* _Required work_: Reproduce the passage of the prescription drug and health care spending reporting regulation from "Treas. Reg. § 54.9825-4T.  Reporting" up to and including "Secretary of Labor.", substituting "yearly report" for "annual report".

Index  » Subchapter D  » Reg. 54.9825-4T

Reg. 54.9825-4T
Reporting requirements related to prescription drug and health care spending (temporary)

January 14, 2024


§ 54.9825-3T « Browse » § 54.9825-5T

See related I.R.C. 9825

Treas. Reg. § 54.9825-4T.  Reporting requirements related to prescription drug and health care spending (temporary)

(a) General requirement. A group health plan or a health insurance issuer offering group health insurance coverage must submit an annual report to the Secretary, the Secretary of Health and Human Services, and the Secretary of Labor, on prescription drug and health care spending, premiums, and enrollment under the plan or coverage.

(b) Timing and form of report. The report for the 2020 reference year must be submitted to the Secretary by December 27, 2021. Beginning with the 2021 reference year, the report for each reference year is due by June 1 of the year following the reference year. The report must be submitted in the form and manner prescribed by the Secretary, jointly with the Secretary of Health and Human Services and the Secretary of Labor.

(c) Transfer of business. Issuers that acquire a line or block of business from another issuer during a reference year are responsible for submitting the information and report required by this section for the acquired business for that reference year, including for the part of the reference year that was prior to the acquisition.

* _Provided material_:
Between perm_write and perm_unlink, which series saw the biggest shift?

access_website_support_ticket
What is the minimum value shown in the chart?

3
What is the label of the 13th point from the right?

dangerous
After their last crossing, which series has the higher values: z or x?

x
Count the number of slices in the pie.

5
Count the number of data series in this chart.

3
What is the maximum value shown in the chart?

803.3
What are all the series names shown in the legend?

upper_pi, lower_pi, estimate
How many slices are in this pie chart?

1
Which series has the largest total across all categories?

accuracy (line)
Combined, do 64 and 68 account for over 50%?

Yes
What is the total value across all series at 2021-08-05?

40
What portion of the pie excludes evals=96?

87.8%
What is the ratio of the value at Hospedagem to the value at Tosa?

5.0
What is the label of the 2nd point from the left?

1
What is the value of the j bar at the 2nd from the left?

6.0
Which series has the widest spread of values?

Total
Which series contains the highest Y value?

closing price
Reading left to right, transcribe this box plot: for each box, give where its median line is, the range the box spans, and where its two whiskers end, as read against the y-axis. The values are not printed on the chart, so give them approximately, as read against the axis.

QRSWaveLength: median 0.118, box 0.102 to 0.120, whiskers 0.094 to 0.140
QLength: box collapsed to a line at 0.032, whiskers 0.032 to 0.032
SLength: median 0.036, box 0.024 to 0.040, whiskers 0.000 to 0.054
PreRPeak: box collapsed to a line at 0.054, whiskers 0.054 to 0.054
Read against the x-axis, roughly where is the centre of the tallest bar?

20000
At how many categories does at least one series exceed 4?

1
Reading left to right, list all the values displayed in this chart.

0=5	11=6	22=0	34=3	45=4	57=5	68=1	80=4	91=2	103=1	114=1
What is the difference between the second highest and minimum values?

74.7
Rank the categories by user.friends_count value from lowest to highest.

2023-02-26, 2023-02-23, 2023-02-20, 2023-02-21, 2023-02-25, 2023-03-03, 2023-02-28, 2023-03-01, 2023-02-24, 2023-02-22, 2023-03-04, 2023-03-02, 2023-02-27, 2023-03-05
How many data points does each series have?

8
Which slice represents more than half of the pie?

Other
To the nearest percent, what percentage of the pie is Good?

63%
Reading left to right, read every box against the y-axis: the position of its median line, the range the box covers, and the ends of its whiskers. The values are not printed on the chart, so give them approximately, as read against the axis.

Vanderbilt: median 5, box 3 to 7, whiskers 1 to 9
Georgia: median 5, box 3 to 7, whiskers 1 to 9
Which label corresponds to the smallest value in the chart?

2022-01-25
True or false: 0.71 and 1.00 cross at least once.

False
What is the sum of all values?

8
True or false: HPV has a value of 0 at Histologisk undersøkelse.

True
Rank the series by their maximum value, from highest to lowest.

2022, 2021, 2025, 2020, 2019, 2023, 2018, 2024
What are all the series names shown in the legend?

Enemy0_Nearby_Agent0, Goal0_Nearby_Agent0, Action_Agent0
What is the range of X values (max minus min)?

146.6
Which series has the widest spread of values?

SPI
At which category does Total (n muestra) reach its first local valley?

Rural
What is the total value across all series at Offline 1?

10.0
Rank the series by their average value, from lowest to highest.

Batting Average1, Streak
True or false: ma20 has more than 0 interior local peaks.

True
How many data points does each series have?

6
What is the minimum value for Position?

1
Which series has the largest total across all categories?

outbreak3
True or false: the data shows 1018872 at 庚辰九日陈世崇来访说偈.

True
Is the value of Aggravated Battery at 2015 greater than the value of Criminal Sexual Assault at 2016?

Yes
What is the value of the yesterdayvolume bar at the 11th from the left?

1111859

* _Exercise response_:
Treas. Reg. § 54.9825-4T.  Reporting requirements related to prescription drug and health care spending (temporary)

(a) General requirement. A group health plan or a health insurance issuer offering group health insurance coverage must submit an yearly report to the Secretary, the Secretary of Health and Human Services, and the Secretary of Labor, on prescription drug and health care spending, premiums, and enrollment under the plan or coverage.

(b) Timing and form of report. The report for the 2020 reference year must be submitted to the Secretary by December 27, 2021. Beginning with the 2021 reference year, the report for each reference year is due by June 1 of the year following the reference year. The report must be submitted in the form and manner prescribed by the Secretary, jointly with the Secretary of Health and Human Services and the Secretary of Labor.